YOUR ASSIGNMENT:
Render all of the material below as a JSON list of strings with one string per line. Omit blank lines and leave the pictures out.
· · · ·
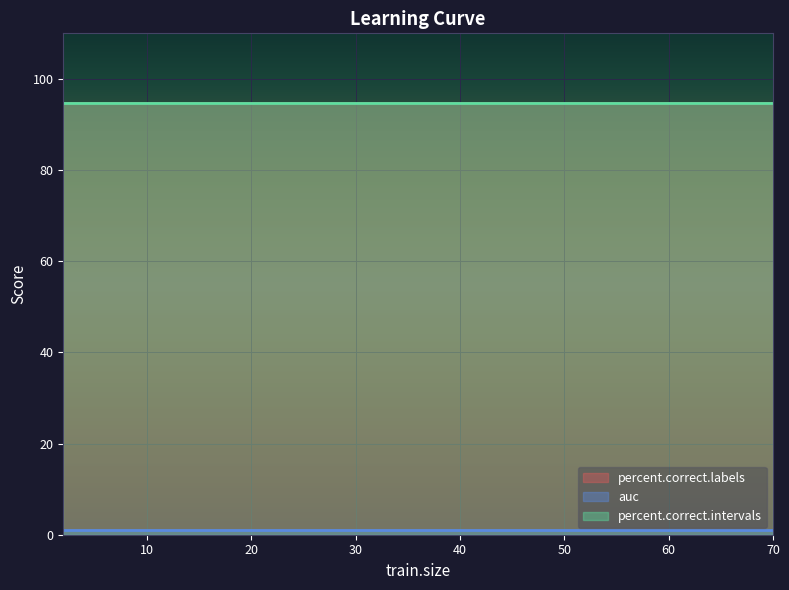

Rank the series by their maximum value, from lowest to highest.

auc, percent.correct.labels, percent.correct.intervals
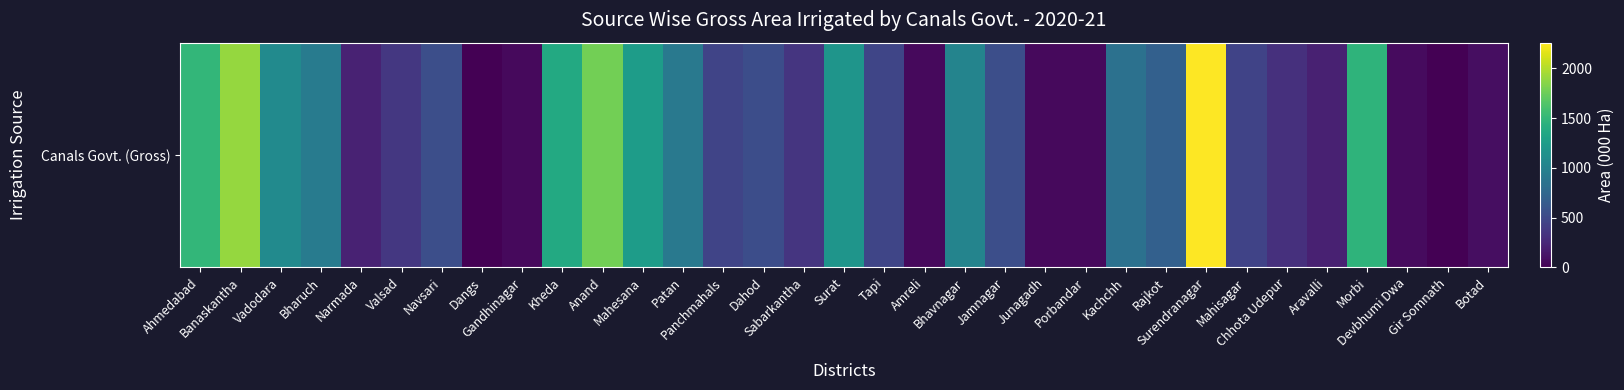

How many data points are less than 532?

16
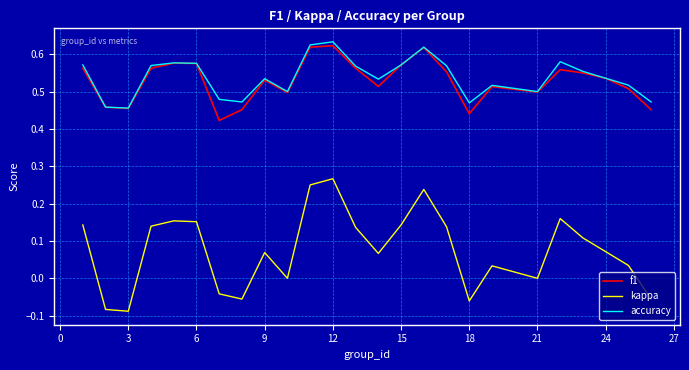

Which series has the largest range (max minus min)?

kappa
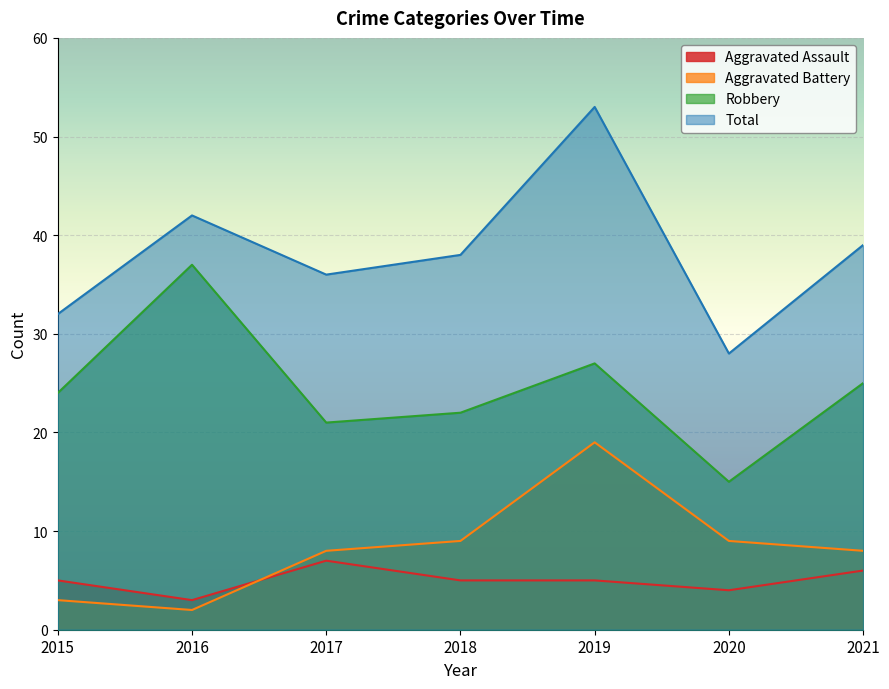

At which label is Aggravated Battery closest to 10?

2018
· · · ·
YOUR RESPONSE:
[
  "Rank the series by their maximum value, from lowest to highest.",
  "auc, percent.correct.labels, percent.correct.intervals",
  "How many data points are less than 532?",
  "16",
  "Which series has the largest range (max minus min)?",
  "kappa",
  "At which label is Aggravated Battery closest to 10?",
  "2018"
]